#### What this task involves:
Would you print the listing that follows exactly, but without its pictures?

----- Raw data -----

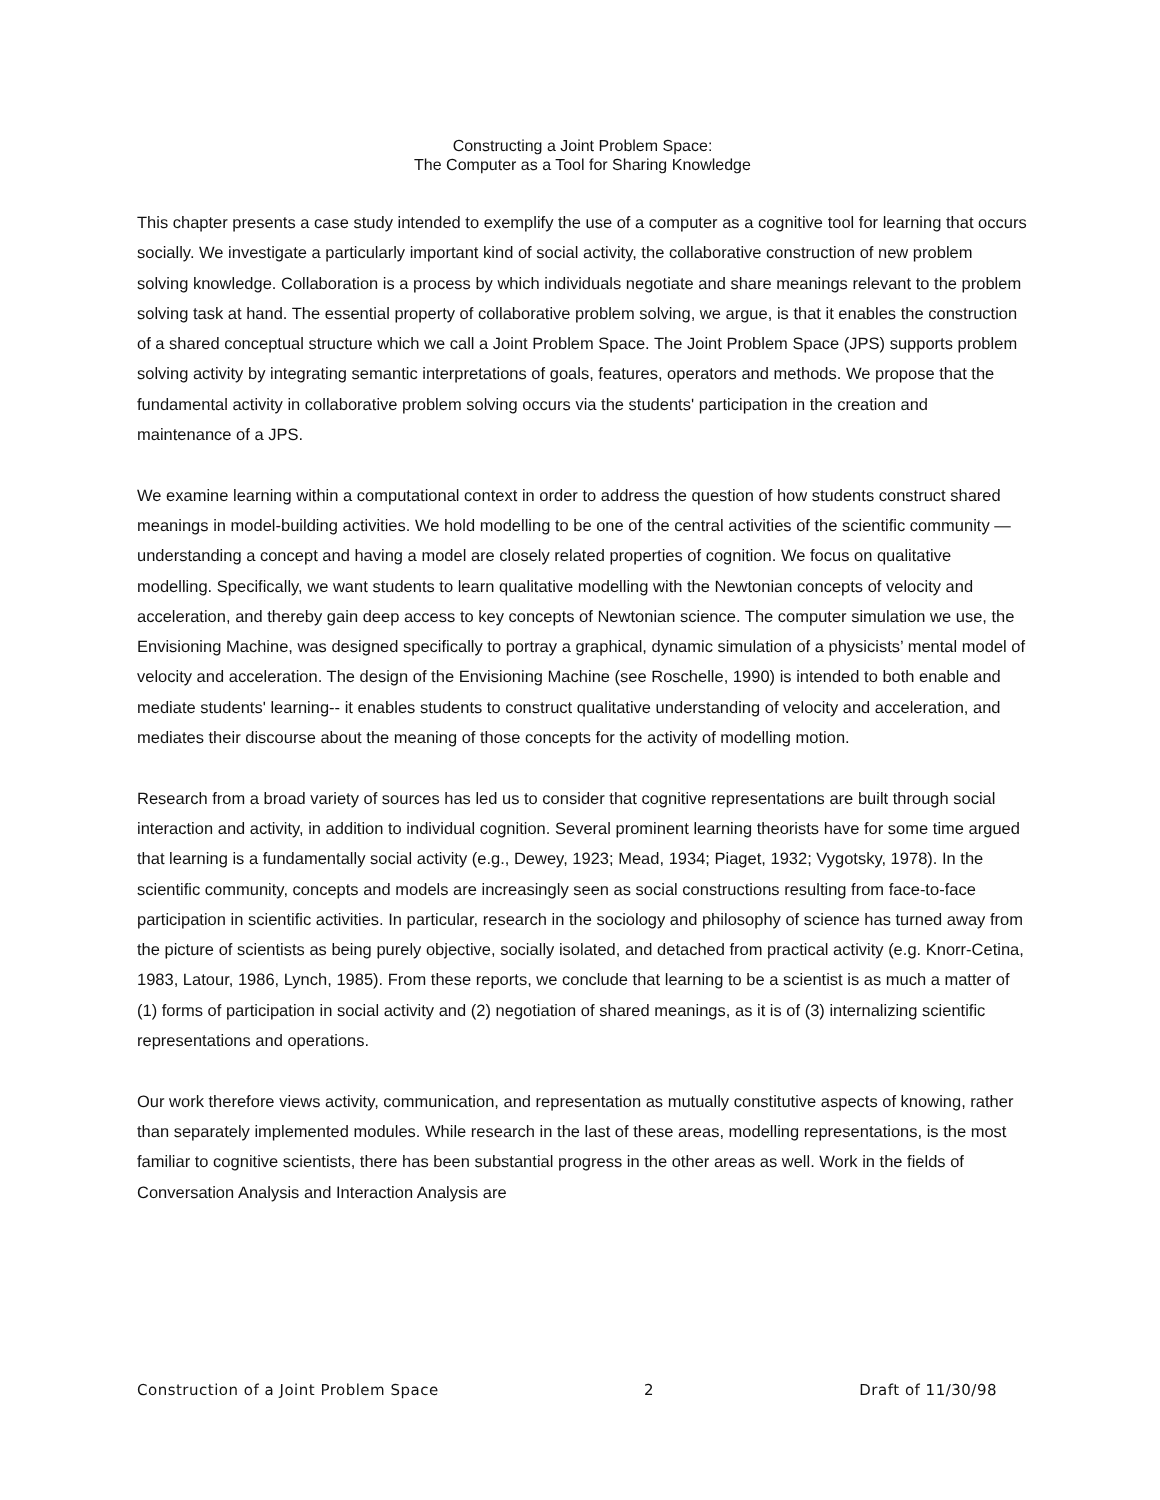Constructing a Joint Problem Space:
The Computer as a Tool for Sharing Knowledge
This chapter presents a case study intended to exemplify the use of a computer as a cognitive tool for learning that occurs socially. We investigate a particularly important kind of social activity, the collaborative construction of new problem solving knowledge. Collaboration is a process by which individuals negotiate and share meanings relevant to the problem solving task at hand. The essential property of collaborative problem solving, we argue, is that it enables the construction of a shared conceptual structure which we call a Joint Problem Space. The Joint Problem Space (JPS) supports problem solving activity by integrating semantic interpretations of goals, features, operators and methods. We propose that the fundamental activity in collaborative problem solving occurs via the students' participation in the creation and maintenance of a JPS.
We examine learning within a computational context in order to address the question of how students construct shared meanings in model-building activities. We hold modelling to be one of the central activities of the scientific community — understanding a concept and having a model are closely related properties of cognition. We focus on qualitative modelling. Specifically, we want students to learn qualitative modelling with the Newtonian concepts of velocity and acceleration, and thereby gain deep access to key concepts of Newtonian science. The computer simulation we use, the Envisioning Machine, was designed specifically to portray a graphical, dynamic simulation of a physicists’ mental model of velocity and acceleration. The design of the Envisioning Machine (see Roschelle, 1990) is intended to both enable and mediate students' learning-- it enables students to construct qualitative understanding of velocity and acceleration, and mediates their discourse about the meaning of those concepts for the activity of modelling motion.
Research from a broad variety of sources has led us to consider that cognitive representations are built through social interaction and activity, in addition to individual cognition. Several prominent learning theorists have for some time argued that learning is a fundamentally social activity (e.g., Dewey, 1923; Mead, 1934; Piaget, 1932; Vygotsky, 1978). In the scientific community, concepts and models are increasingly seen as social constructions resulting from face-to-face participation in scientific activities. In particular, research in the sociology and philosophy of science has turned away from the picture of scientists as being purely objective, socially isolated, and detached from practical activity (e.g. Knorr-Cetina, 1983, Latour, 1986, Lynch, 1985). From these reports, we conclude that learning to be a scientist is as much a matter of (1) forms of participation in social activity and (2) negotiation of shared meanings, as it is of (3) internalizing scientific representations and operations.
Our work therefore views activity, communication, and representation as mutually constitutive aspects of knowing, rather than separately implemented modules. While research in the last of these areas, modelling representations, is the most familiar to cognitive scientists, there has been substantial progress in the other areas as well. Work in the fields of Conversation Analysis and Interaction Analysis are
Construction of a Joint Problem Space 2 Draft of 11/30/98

-----

#### Solved exercise:
Constructing a Joint Problem Space:
The Computer as a Tool for Sharing Knowledge
This chapter presents a case study intended to exemplify the use of a computer as a cognitive tool for learning that occurs socially. We investigate a particularly important kind of social activity, the collaborative construction of new problem solving knowledge. Collaboration is a process by which individuals negotiate and share meanings relevant to the problem solving task at hand. The essential property of collaborative problem solving, we argue, is that it enables the construction of a shared conceptual structure which we call a Joint Problem Space. The Joint Problem Space (JPS) supports problem solving activity by integrating semantic interpretations of goals, features, operators and methods. We propose that the fundamental activity in collaborative problem solving occurs via the students' participation in the creation and maintenance of a JPS.
We examine learning within a computational context in order to address the question of how students construct shared meanings in model-building activities. We hold modelling to be one of the central activities of the scientific community — understanding a concept and having a model are closely related properties of cognition. We focus on qualitative modelling. Specifically, we want students to learn qualitative modelling with the Newtonian concepts of velocity and acceleration, and thereby gain deep access to key concepts of Newtonian science. The computer simulation we use, the Envisioning Machine, was designed specifically to portray a graphical, dynamic simulation of a physicists’ mental model of velocity and acceleration. The design of the Envisioning Machine (see Roschelle, 1990) is intended to both enable and mediate students' learning-- it enables students to construct qualitative understanding of velocity and acceleration, and mediates their discourse about the meaning of those concepts for the activity of modelling motion.
Research from a broad variety of sources has led us to consider that cognitive representations are built through social interaction and activity, in addition to individual cognition. Several prominent learning theorists have for some time argued that learning is a fundamentally social activity (e.g., Dewey, 1923; Mead, 1934; Piaget, 1932; Vygotsky, 1978). In the scientific community, concepts and models are increasingly seen as social constructions resulting from face-to-face participation in scientific activities. In particular, research in the sociology and philosophy of science has turned away from the picture of scientists as being purely objective, socially isolated, and detached from practical activity (e.g. Knorr-Cetina, 1983, Latour, 1986, Lynch, 1985). From these reports, we conclude that learning to be a scientist is as much a matter of (1) forms of participation in social activity and (2) negotiation of shared meanings, as it is of (3) internalizing scientific representations and operations.
Our work therefore views activity, communication, and representation as mutually constitutive aspects of knowing, rather than separately implemented modules. While research in the last of these areas, modelling representations, is the most familiar to cognitive scientists, there has been substantial progress in the other areas as well. Work in the fields of Conversation Analysis and Interaction Analysis are
Construction of a Joint Problem Space 2 Draft of 11/30/98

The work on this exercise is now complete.